Right before Christmas last year, I sat in a Washington, D.C., movie theater watching 100 years of nonviolent change flicker before my eyes through the magic of light and celluloid. The opening scenes of documentary filmmaker Steve York’s A Force More Powerful are from the Old Fort prison in Johannesburg, South Africa, where a young lawyer named Mohandas Gandhi is jailed for organizing the Passive Resistance Association, which encouraged non-whites to burn their identity cards. The camera deftly shifts from the outside perspective of the historian to the inside perspective of the prisoner looking out.
It is 1907. Gandhi has been following the newspaper accounts of the Russian pacifist revolution for the past two years. Knowing that the Russians previously had attempted to end autocracy through assassination, he believes they have found "another remedy which, though very simple, is more powerful than rebellion and murder"—the mass noncooperation strike.
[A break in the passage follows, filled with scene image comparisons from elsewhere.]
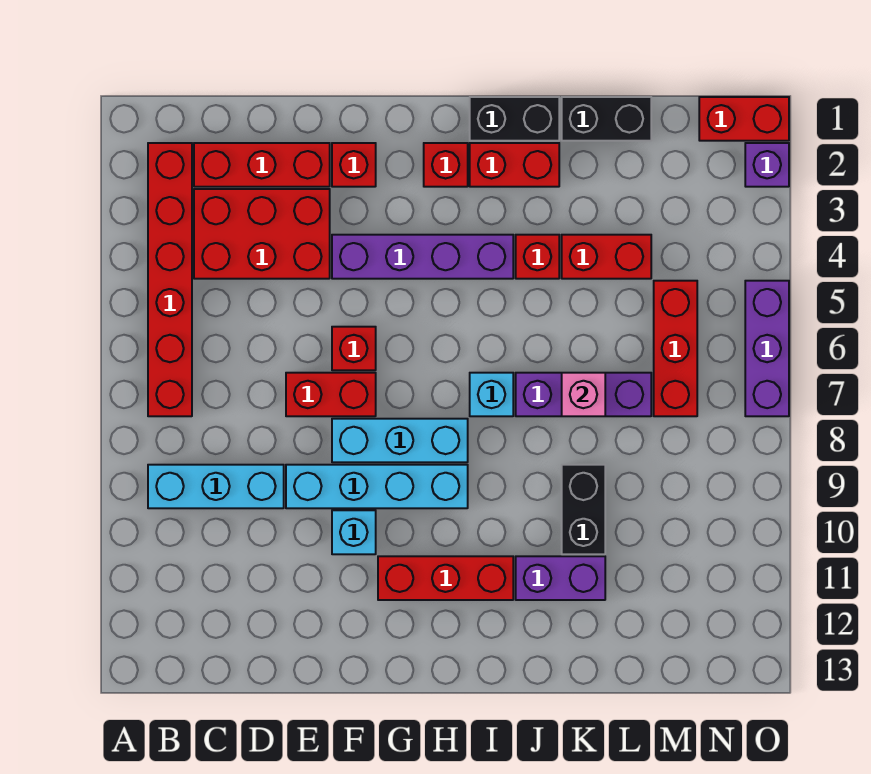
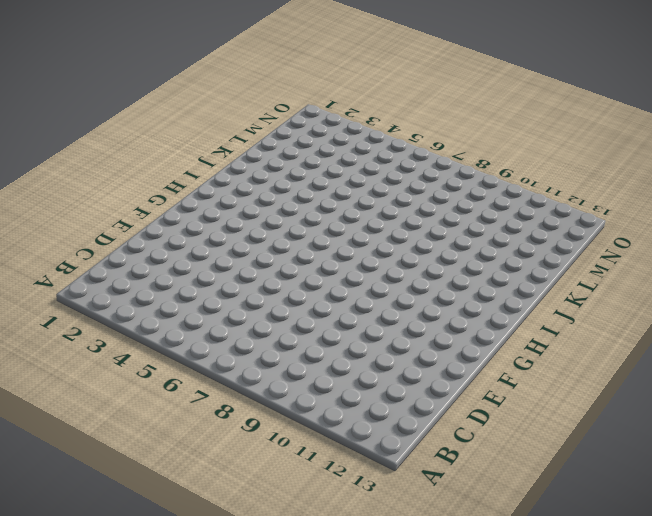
none -> red brick B2:B7 level 1
none -> cyan brick B9:D9 level 1
none -> red brick C2:E2 level 1

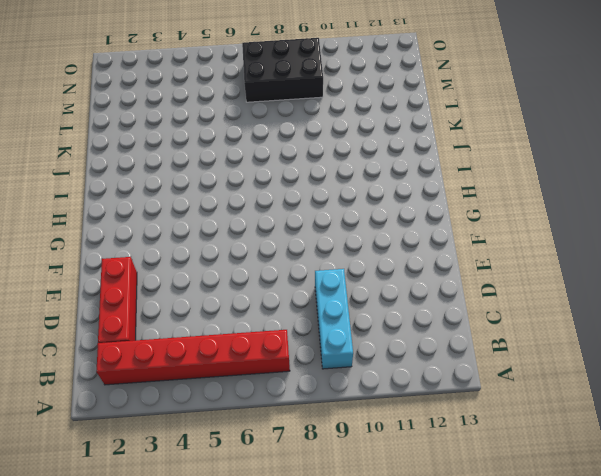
black brick M7:N9 level 1 -> red brick M5:M7 level 1
none -> red brick C3:E4 level 1
none -> red brick E7:F7 level 1
none -> cyan brick E9:H9 level 1

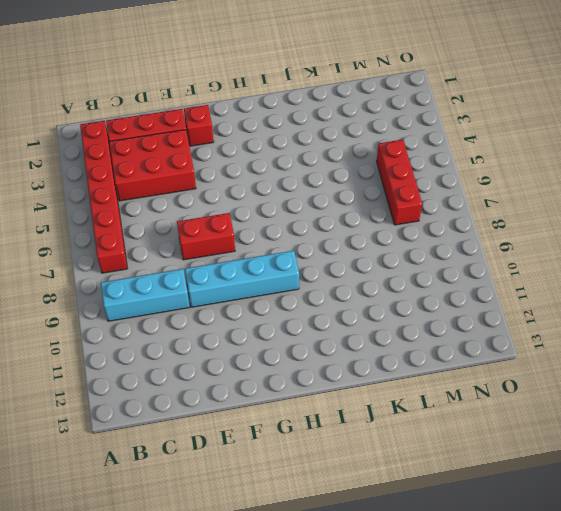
none -> purple brick F4:I4 level 1
none -> red brick F6 level 1
none -> cyan brick F8:H8 level 1

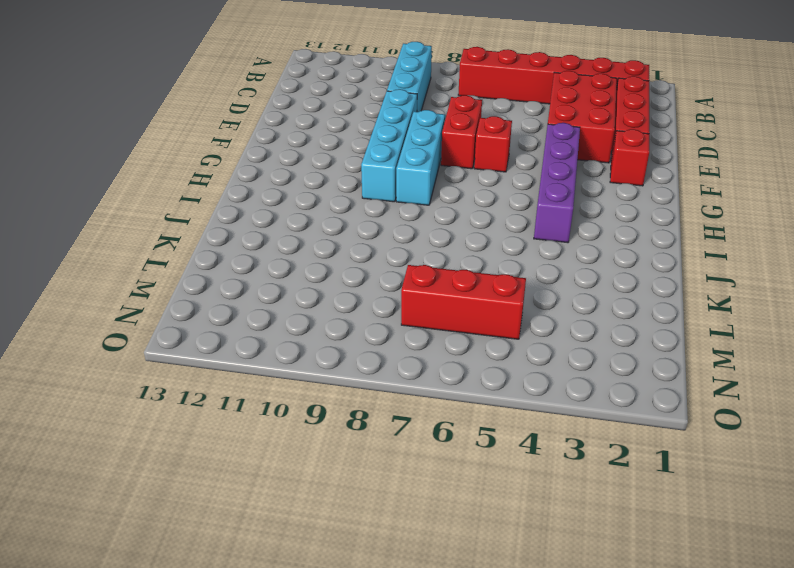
none -> cyan brick F10 level 1
none -> red brick G11:I11 level 1
none -> red brick H2 level 1

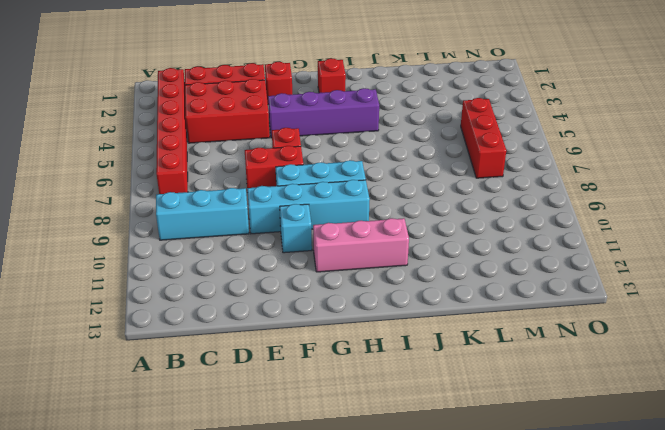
pink brick G11:I11 level 1 -> red brick G11:I11 level 1
none -> black brick I1:J1 level 1
none -> red brick I2:J2 level 1
none -> cyan brick I7 level 1

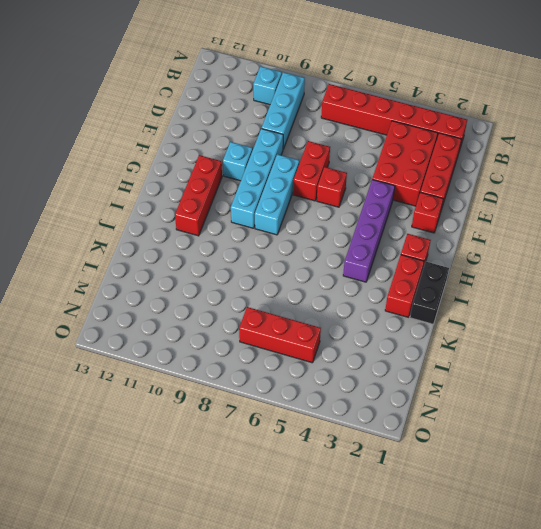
cyan brick B10 level 1 -> cyan brick I7 level 1
none -> red brick J4 level 1
none -> purple brick J7:L7 level 1
none -> purple brick J11:K11 level 1

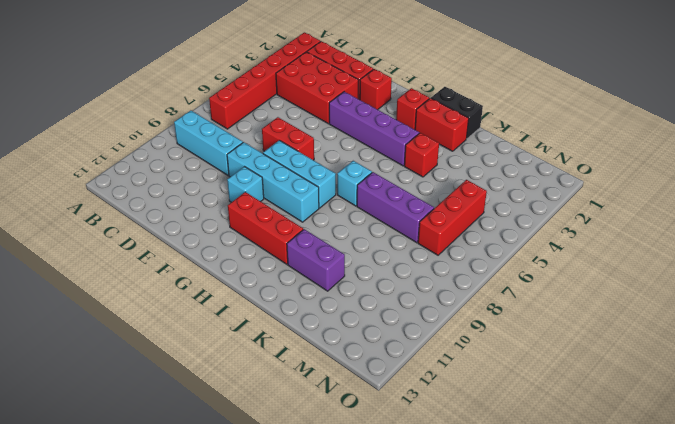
none -> red brick F6 level 1
none -> black brick K1:L1 level 1
none -> red brick K4:L4 level 1

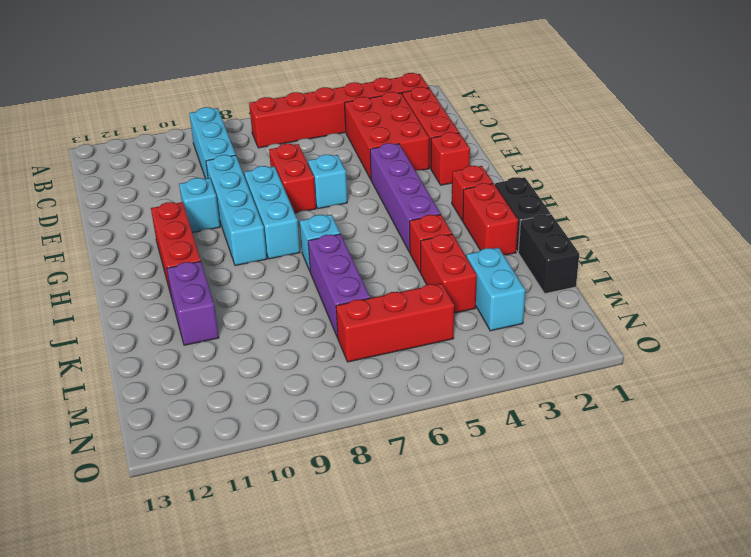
cyan brick F6 level 1 -> red brick F6 level 1
cyan brick L3:M3 level 1 -> none
none -> black brick K9:K10 level 1
none -> red brick N1:O1 level 1
none -> purple brick O2 level 1

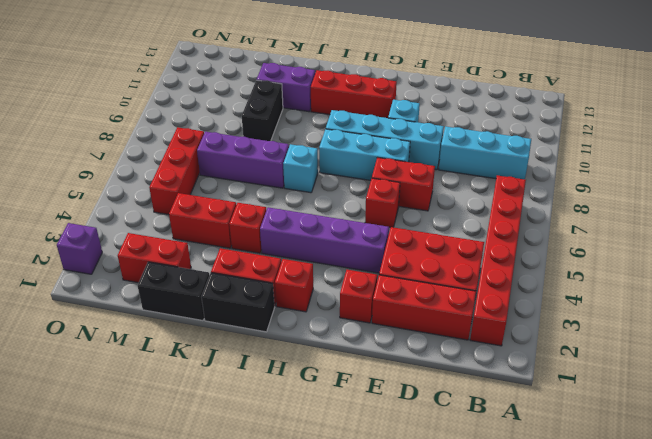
red brick L2:M2 level 1 -> red brick N1:O1 level 1
none -> purple brick O5:O7 level 1
none -> pink brick K7 level 2

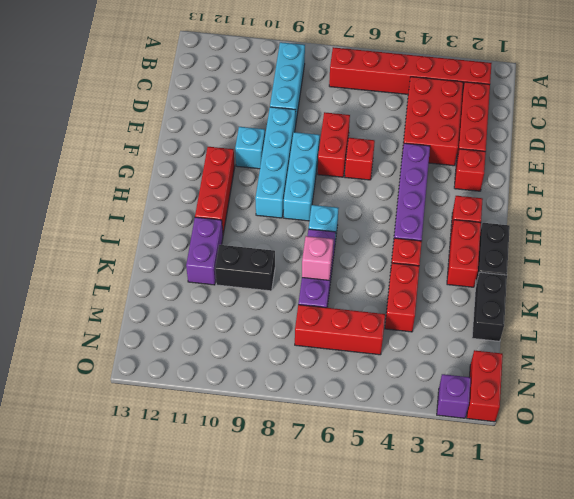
none -> purple brick O5:O7 level 1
While nonviolent resistance had been used in the previous century, the 150,000 Russians who marched on the tsar’s Winter Palace in St. Petersburg formed the first sustained nonviolent political experiment of the 20th century.
A Force More Powerful is a multimedia project. York wrote and directed the feature-length film and the two documentary programs that will air on PBS in September. His incisive interviews of participants in and eyewitnesses to the 20th century’s nonviolent conflicts—covering the American South, India, South Africa, Poland, Denmark, and Chile—are invaluable source material.